◆ **Problem description**:
Copy the first line of the entries below and every line after it through the line containing "think you really". Do not include pictures.

----

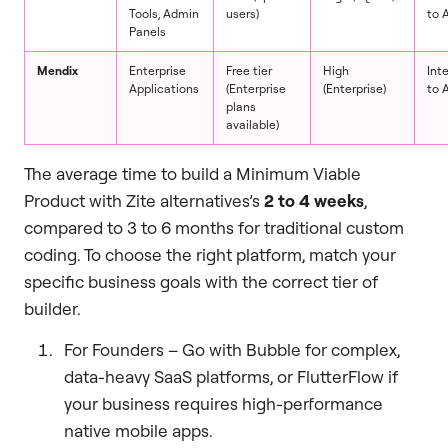
Tools, Admin
users)
to 
Panels
Mendix
Enterprise
Free tier
High
Int
Applications
(Enterprise
(Enterprise)
to 
plans
available)
The average time to build a Minimum Viable
Product with Zite alternatives’s
2 to 4 weeks
,
compared to 3 to 6 months for traditional custom
coding. To choose the right platform, match your
specific business goals with the correct tier of
builder.
For Founders – Go with Bubble for complex,
data-heavy SaaS platforms, or FlutterFlow if
your business requires high-performance
native mobile apps.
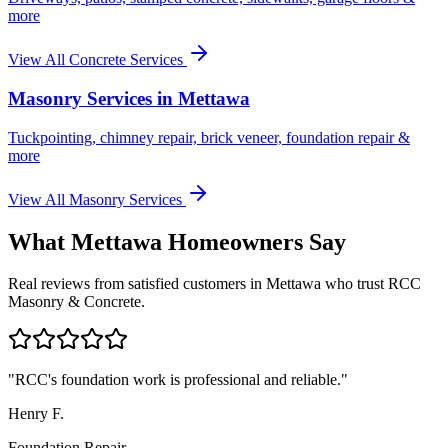
more
View All Concrete Services
Masonry Services in
Mettawa
Tuckpointing, chimney repair, brick veneer, foundation repair &
more
View All Masonry Services
What
Mettawa
Homeowners Say
Real reviews from satisfied customers in
Mettawa
who trust RCC
Masonry & Concrete.
"
RCC's foundation work is professional and reliable.
"
Henry F.
Foundation Repair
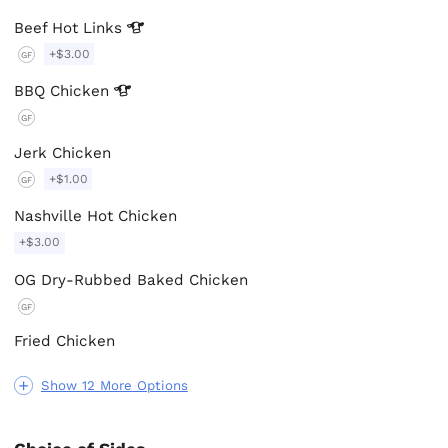
Beef Hot
Links
+$3.00
GF
BBQ
Chicken
GF
Jerk Chicken
+$1.00
GF
Nashville Hot Chicken
+$3.00
OG Dry-Rubbed Baked Chicken
GF
Fried Chicken
Show 12 More Options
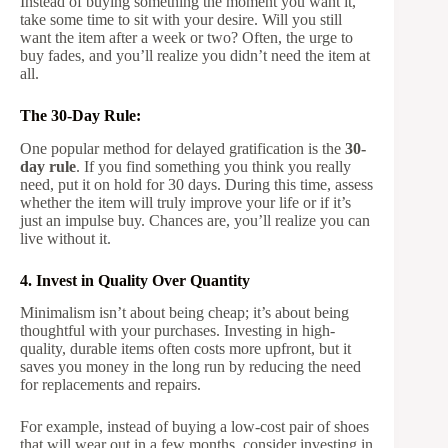
Instead of buying something the moment you want it,
take some time to sit with your desire. Will you still
want the item after a week or two? Often, the urge to
buy fades, and you’ll realize you didn’t need the item at
all.
The 30-Day Rule:
One popular method for delayed gratification is the
30-
day rule
. If you find something you think you really
need, put it on hold for 30 days. During this time, assess
whether the item will truly improve your life or if it’s
just an impulse buy. Chances are, you’ll realize you can
live without it.
4. Invest in Quality Over Quantity
Minimalism isn’t about being cheap; it’s about being
thoughtful with your purchases. Investing in high-
quality, durable items often costs more upfront, but it
saves you money in the long run by reducing the need
for replacements and repairs.
For example, instead of buying a low-cost pair of shoes
that will wear out in a few months, consider investing in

----

◆ **Answer section**:
Tools, Admin
users)
to 
Panels
Mendix
Enterprise
Free tier
High
Int
Applications
(Enterprise
(Enterprise)
to 
plans
available)
The average time to build a Minimum Viable
Product with Zite alternatives’s
2 to 4 weeks
,
compared to 3 to 6 months for traditional custom
coding. To choose the right platform, match your
specific business goals with the correct tier of
builder.
For Founders – Go with Bubble for complex,
data-heavy SaaS platforms, or FlutterFlow if
your business requires high-performance
native mobile apps.
more
View All Concrete Services
Masonry Services in
Mettawa
Tuckpointing, chimney repair, brick veneer, foundation repair &
more
View All Masonry Services
What
Mettawa
Homeowners Say
Real reviews from satisfied customers in
Mettawa
who trust RCC
Masonry & Concrete.
"
RCC's foundation work is professional and reliable.
"
Henry F.
Foundation Repair
Beef Hot
Links
+$3.00
GF
BBQ
Chicken
GF
Jerk Chicken
+$1.00
GF
Nashville Hot Chicken
+$3.00
OG Dry-Rubbed Baked Chicken
GF
Fried Chicken
Show 12 More Options
Instead of buying something the moment you want it,
take some time to sit with your desire. Will you still
want the item after a week or two? Often, the urge to
buy fades, and you’ll realize you didn’t need the item at
all.
The 30-Day Rule:
One popular method for delayed gratification is the
30-
day rule
. If you find something you think you really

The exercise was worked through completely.